Katalin Karikó n’avait pas pour objectif de changer le monde. Elle voulait juste comprendre comment fonctionnent les cellules. Né en Hongrie, ce biochimiste est devenu obsédé par l’ARN messager. Cela ressemblait à une impasse. Pendant des années, les scientifiques ont cru que l’ARNm était trop fragile et trop inflammatoire pour être utilisé en médecine. Cela déclenchait des alarmes immunitaires qui détruisaient le potentiel thérapeutique avant qu’il ne puisse faire effet.
Karikó a vu un chemin différent.
Elle s’est concentrée sur la modification des nucléosides, les éléments constitutifs de l’ARN. En remplaçant des molécules spécifiques, elle a réduit la réponse inflammatoire. Cette simple modification a transformé l’ARNm d’une curiosité biologique en un véhicule viable pour la médecine. Cela permettait à la molécule de transporter des instructions dans les cellules sans déclencher de panique.

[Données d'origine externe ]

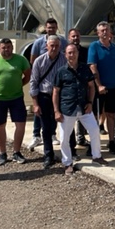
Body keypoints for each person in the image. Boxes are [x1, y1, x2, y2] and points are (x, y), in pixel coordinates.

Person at [54, 44, 109, 174]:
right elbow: (56, 92)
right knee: (64, 138)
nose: (72, 55)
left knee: (94, 130)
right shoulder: (61, 71)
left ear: (78, 53)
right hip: (67, 109)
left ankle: (97, 156)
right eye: (69, 53)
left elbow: (91, 86)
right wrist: (56, 111)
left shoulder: (85, 69)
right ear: (65, 55)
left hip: (84, 108)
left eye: (74, 52)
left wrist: (90, 102)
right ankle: (67, 163)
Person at [0, 37, 31, 166]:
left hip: (17, 98)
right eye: (3, 48)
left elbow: (27, 75)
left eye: (9, 47)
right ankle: (2, 153)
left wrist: (19, 85)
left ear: (12, 48)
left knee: (20, 125)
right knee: (0, 125)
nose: (6, 50)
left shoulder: (21, 60)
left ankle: (17, 152)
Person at [29, 35, 67, 169]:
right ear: (46, 46)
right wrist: (35, 104)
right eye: (52, 46)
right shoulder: (39, 61)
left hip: (61, 96)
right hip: (44, 96)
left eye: (57, 45)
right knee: (45, 127)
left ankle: (68, 153)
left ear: (60, 46)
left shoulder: (64, 59)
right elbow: (33, 82)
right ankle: (48, 155)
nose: (54, 48)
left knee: (61, 124)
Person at [88, 21, 115, 155]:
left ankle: (111, 142)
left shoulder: (114, 48)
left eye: (106, 30)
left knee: (111, 115)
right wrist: (99, 85)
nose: (104, 32)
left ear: (110, 32)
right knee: (96, 117)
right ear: (98, 33)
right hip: (99, 89)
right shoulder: (94, 47)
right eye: (101, 30)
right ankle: (94, 143)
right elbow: (92, 67)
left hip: (113, 87)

Cette avancée constitue le fondement des vaccins à ARNm introduits en 2021. Lorsque la pandémie de COVID-19 a frappé, la technologie était prête. Ces vaccins fonctionnent en incitant le système immunitaire à reconnaître des agents pathogènes spécifiques. Ils ne contiennent pas le virus lui-même. Ils contiennent un plan. Le corps lit le plan, construit la protéine et apprend à combattre l’intrus.
Sans la persévérance de Karikó, cette chronologie aurait pu être très différente. Ses travaux ont prouvé que la science n’évolue pas toujours en ligne droite. Parfois, cela nécessite quelqu’un prêt à rester seul pendant des décennies.